I have an f: \mathbb{R}^n \to \mathbb{R}^m function with m > n. I am looking for a root f(x) \approx 0. f is continuous, differentiable, generally rather nice, if somewhat nonlinear.
I managed to make this work with NLsolve.nlsolve
, by picking some of the results, eg using something like (stylized code)
n = ...
mask = [true, false, ...]
@assert sum(mask) == n
nlsolve(x -> f(x)[mask], zeros(n); autodiff = true)
and theory tells me that
all(f(x)[mask] .== 0)
implies that
all(f(x)[.!mask] .== 0)
(specifically, things like Walras’s law, this is a general equilibrium model). However, because of the nonlinearity, it can happen that I can be within tolerance with f(x)[mask]

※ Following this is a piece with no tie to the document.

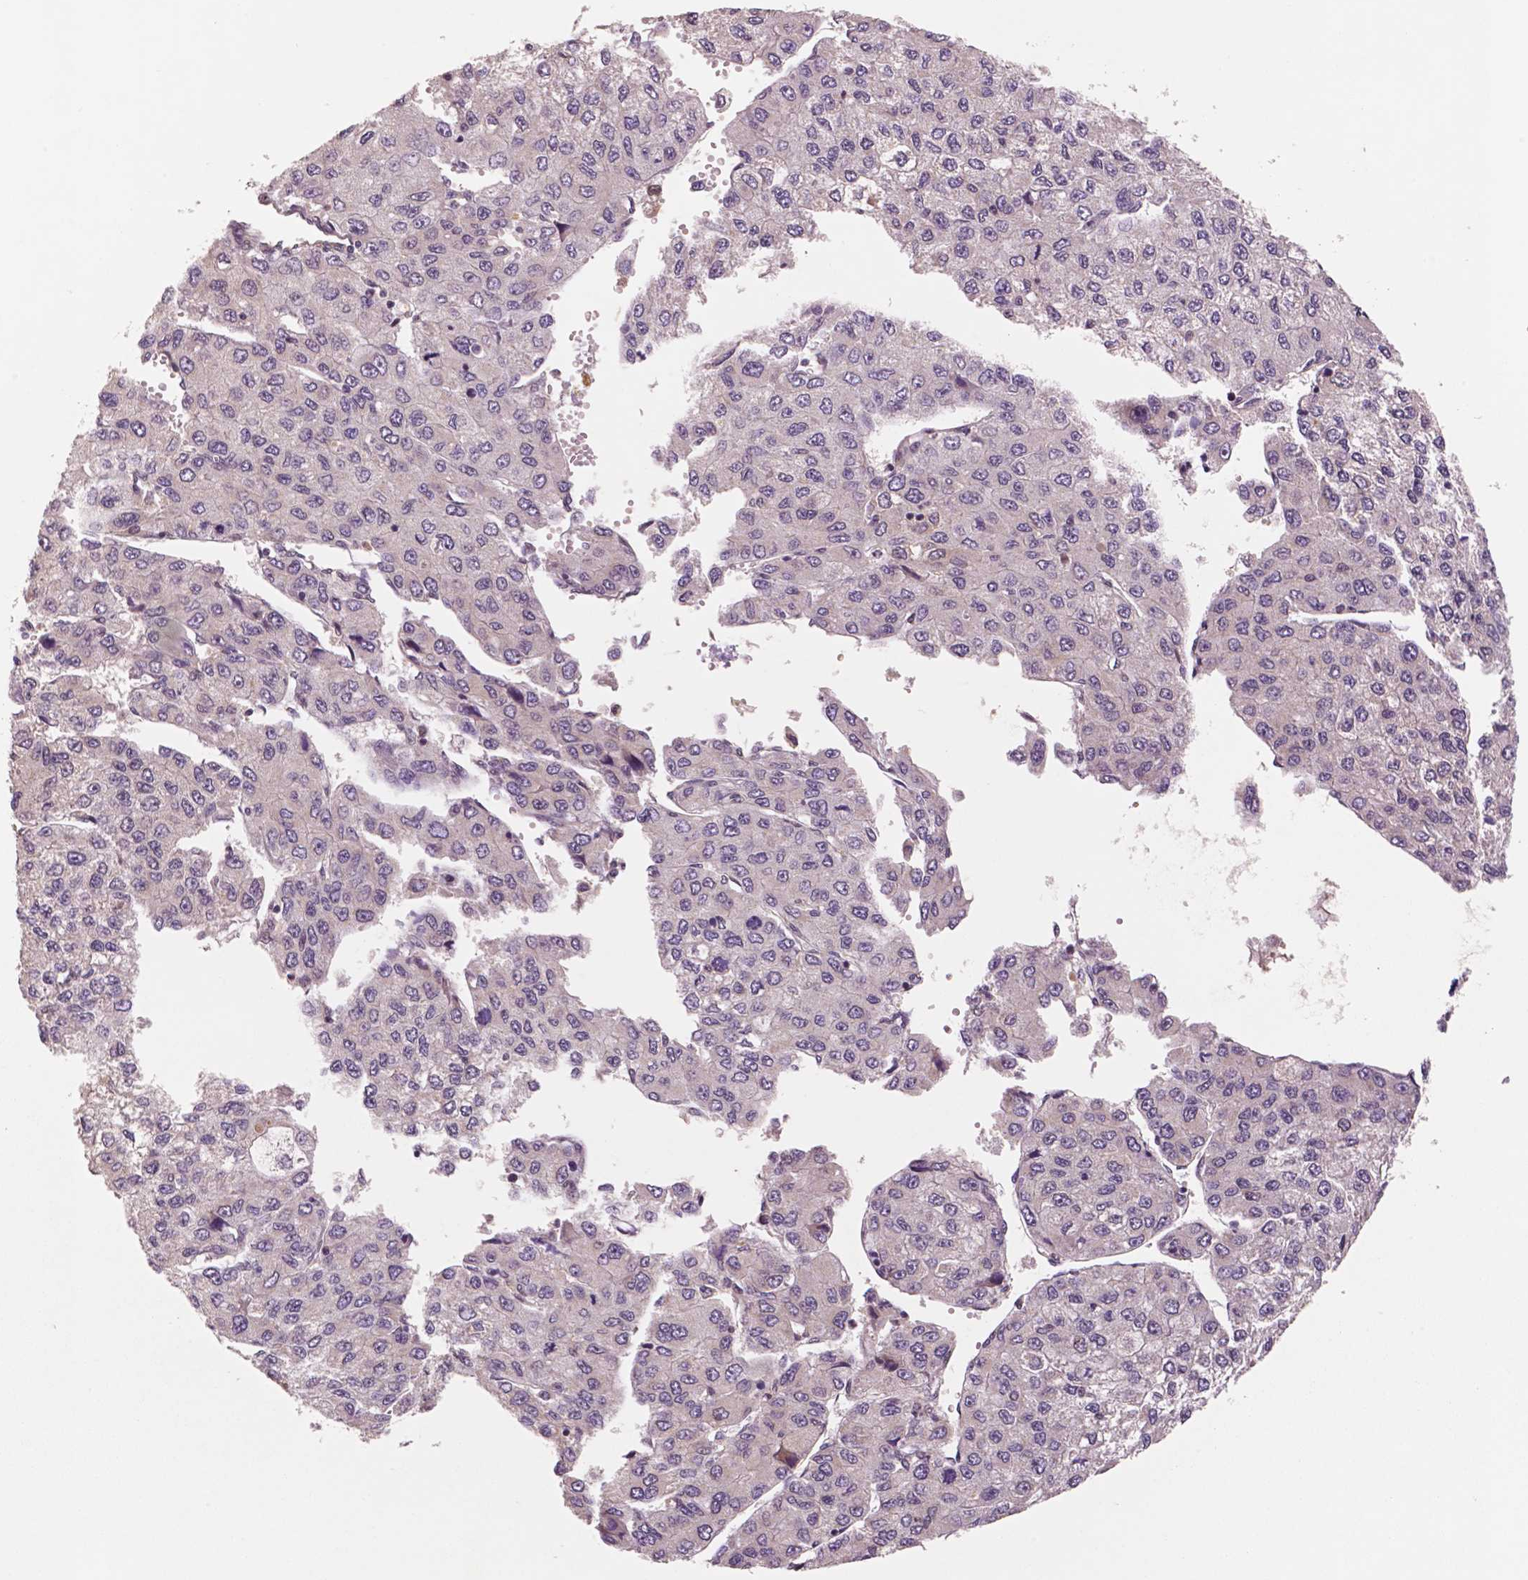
{"staining": {"intensity": "negative", "quantity": "none", "location": "none"}, "tissue": "liver cancer", "cell_type": "Tumor cells", "image_type": "cancer", "snomed": [{"axis": "morphology", "description": "Carcinoma, Hepatocellular, NOS"}, {"axis": "topography", "description": "Liver"}], "caption": "This is an IHC histopathology image of hepatocellular carcinoma (liver). There is no positivity in tumor cells.", "gene": "STAT3", "patient": {"sex": "female", "age": 66}}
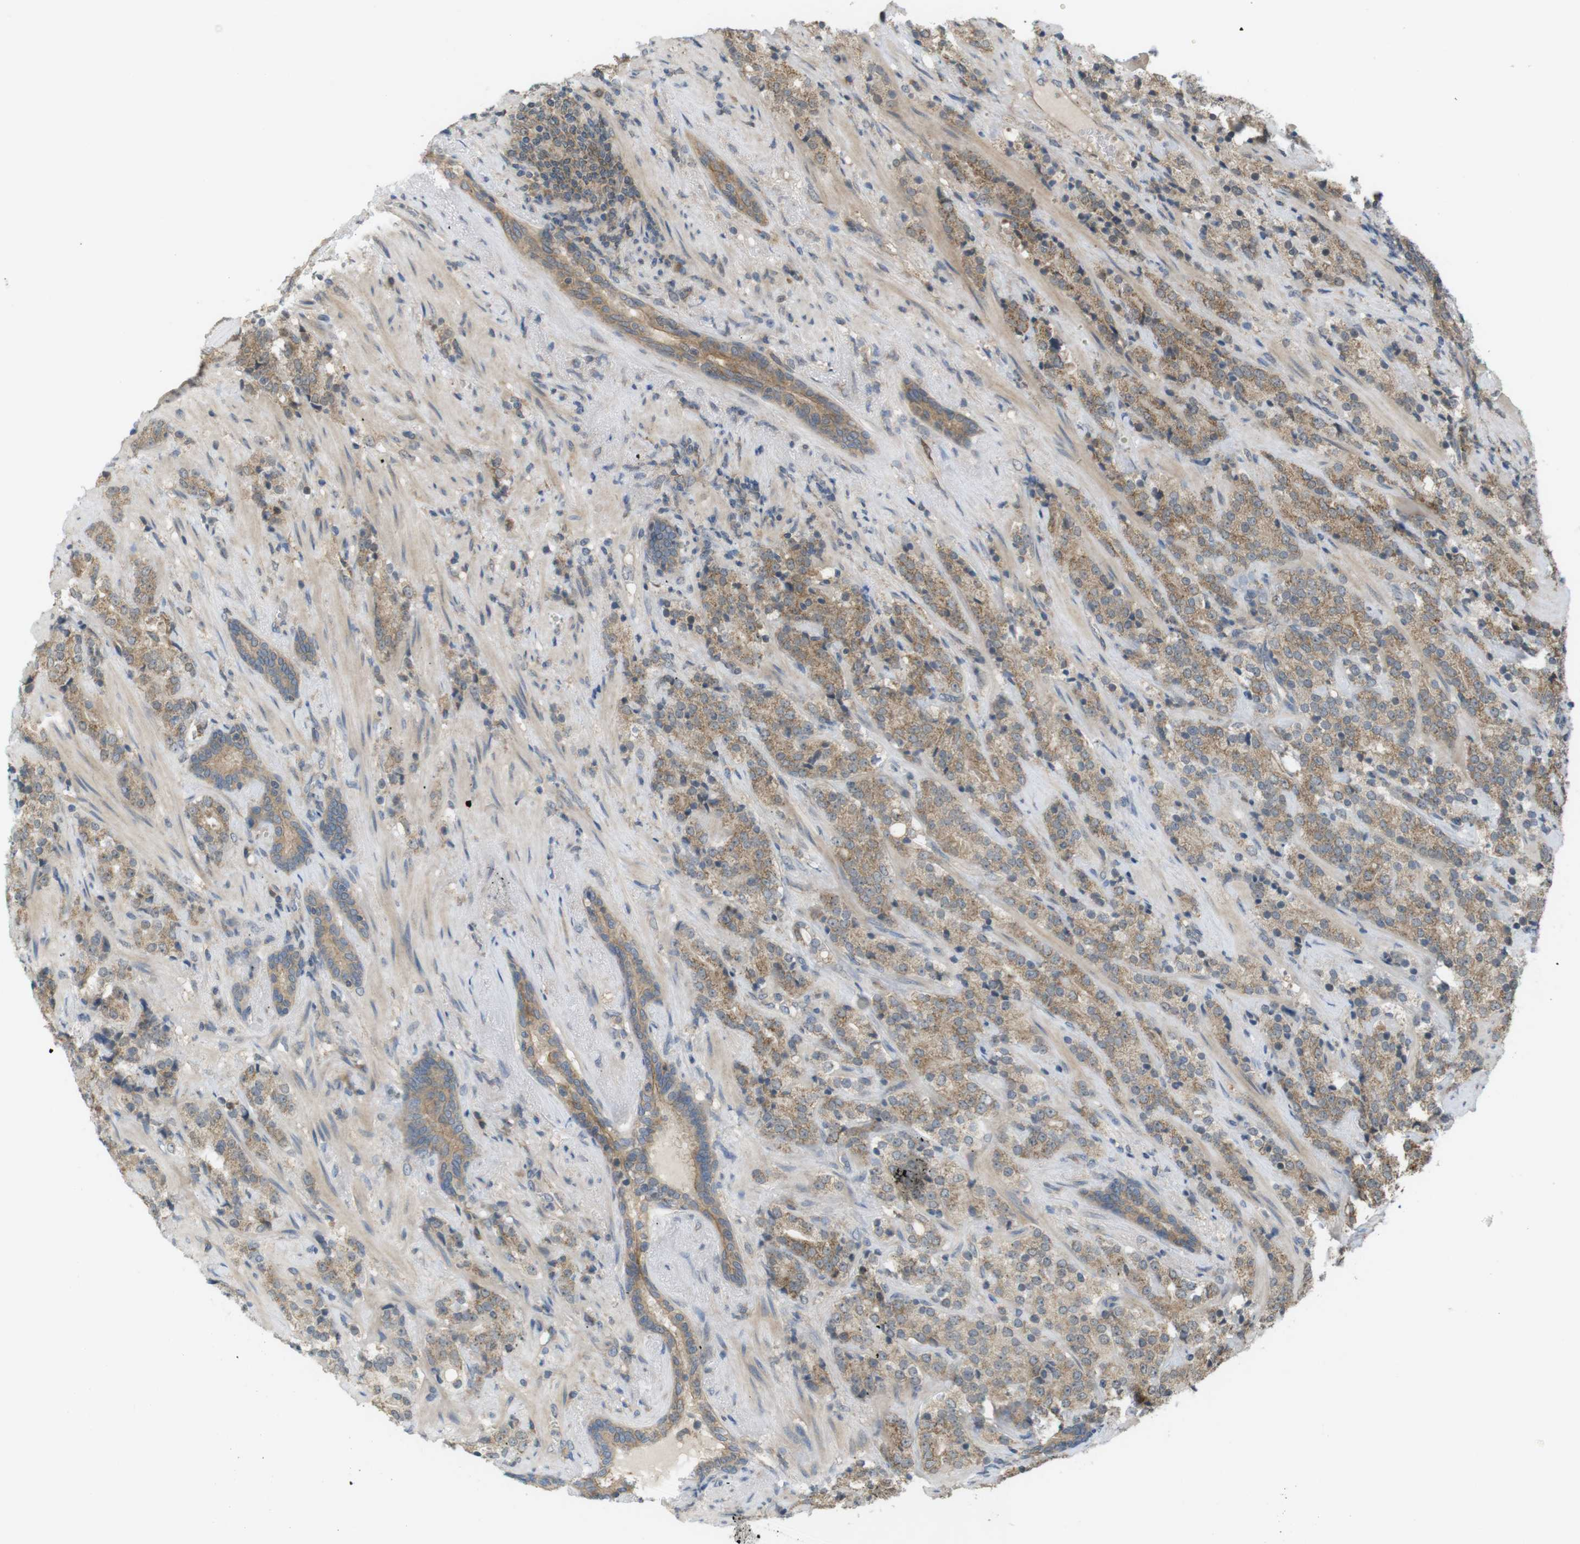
{"staining": {"intensity": "moderate", "quantity": ">75%", "location": "cytoplasmic/membranous"}, "tissue": "prostate cancer", "cell_type": "Tumor cells", "image_type": "cancer", "snomed": [{"axis": "morphology", "description": "Adenocarcinoma, High grade"}, {"axis": "topography", "description": "Prostate"}], "caption": "Prostate cancer (high-grade adenocarcinoma) stained with a protein marker shows moderate staining in tumor cells.", "gene": "RNF130", "patient": {"sex": "male", "age": 71}}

, and way outside tolerance for other values.
I can experiment with various mask
s and tolerances, but I am wondering if there is a systematic approach to this. Sorry, no MWE, the actual problem is about 4000 LOC, it is a small miracle I made AD work at all.
This sort of problem comes up quite a lot in symmetric dynamical systems. The nicest ways of dealing with it involve factoring out the invariance from the equations (effectively reducing m such that n=m) or adding artificial variables that break the invariance (effectively increasing n such that n=m; these variables should get set to zero in the root finding). Both of these approaches requires quite a bit of knowledge to make them work and so might not be appropriate for you.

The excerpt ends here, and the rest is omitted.